Time Sync and Virtual Domain Controllers

UPDATE [2019/04/30]:  It appears that these recommendations have changed.  See this new post.


This is a brief guide on how to set up the time services on a Windows Server running under Hyper-V, specifically Active Directory servers.

Before I get into the details, I will lay out all the commands first, then go into an explanation below.

This will get your time service back to default if you monkey around with it:

Stop-Service W32Time
w32tm /unregister
w32tm /register
Start-Service W32Time

This is the set of commands for Non-PDC Emulator virtual DCs:

Set-ItemProperty HKLM:\SYSTEM\CurrentControlSet\Services\W32Time\TimeProviders\VMICTimeProvider -Name "Enabled" -Value 0
w32tm /config /syncfromflags:DOMHIER /update
Restart-Service W32Time
w32tm /resync /force

This is the set of commands for a PDC Emulator virtual DC:

Set-ItemProperty HKLM:\SYSTEM\CurrentControlSet\Services\W32Time\TimeProviders\VMICTimeProvider -Name "Enabled" -Value 0 
Set-ItemProperty HKLM:\SYSTEM\CurrentControlSet\Services\w32time\Parameters -Name Type -Value "NTP"
w32tm /config /manualpeerlist:"primary.example.org,0x9 backup.example.org,0xa" /syncfromflags:manual /reliable:yes /update
Restart-Service W32Time
w32tm /resync /force
w32tm /query /source

Now that you’ve probably copied and pasted that, here’s what the commands actually do.

The /unregister and /reregister flags for w32tm will cause it to remove itself as a service and re-add itself with defaults, like it was out of the box.

Setting the VMICTimeProvider to disabled prevents the Hyper-V Time Synchronization from monkeying with the local clock, and uses it solely for resume and boot time setting.

The non PDCE domain controllers should sync from the domain hierarchy instead of the local hypervisor.

The PDCE domain controller needs to sync from an external source.  Segal’s Law states that:

“A man with a watch knows what time it is.
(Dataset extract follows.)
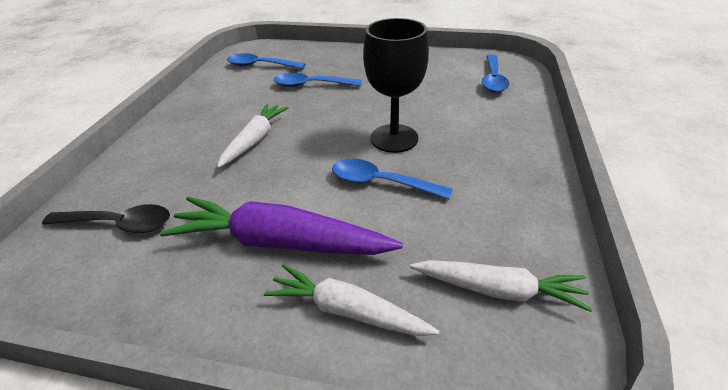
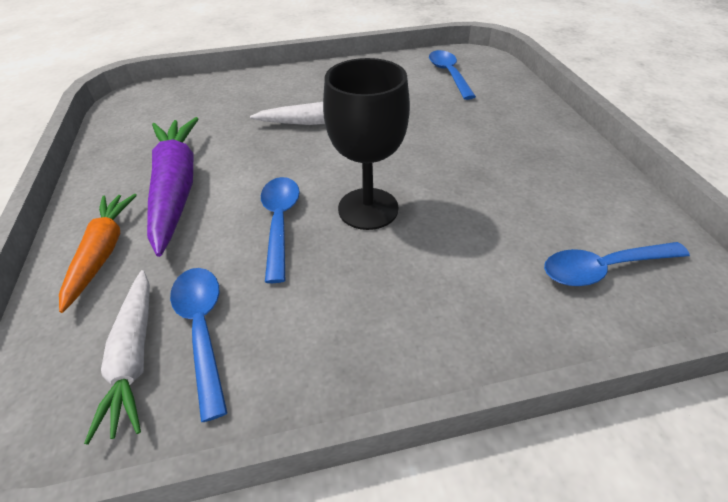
camera: 65 degrees right, 5 degrees up
black spoon [42,204,170,233] -> none
white carrot [264,264,439,336] -> orange carrot [59,194,137,313]
blue spoon [274,73,362,87] -> blue spoon moved to [170,268,228,422]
A man with two watches is never sure.”

As such we want to make sure the PDC has a primary clock source and a backup, not two sources that it swaps between.  the 0x9 flag specifies that we are a client and want to use the special sync interval.  The 0xA flag specifies that we are a client, want to use the special sync interval, and only use this source when no other is available.  We’re also specifying to sync from manually defined peers, and that we’re using a reliable time source.

Once we’ve made these settings we need to restart the W32Time service so it can pull in the new settings from the registry.

To speed up the time it takes to complete the first poll, we use the /resync /force flags.

As a sanity check, we use the /query /source to verify that all our changes have applied successfully.  We can also use w32tm /stripchart /computer:primary.example.org to verify that we’re syncing well with our clock source.

Note: These commands were tested with Windows Server 2016, but should also work with 2012R2.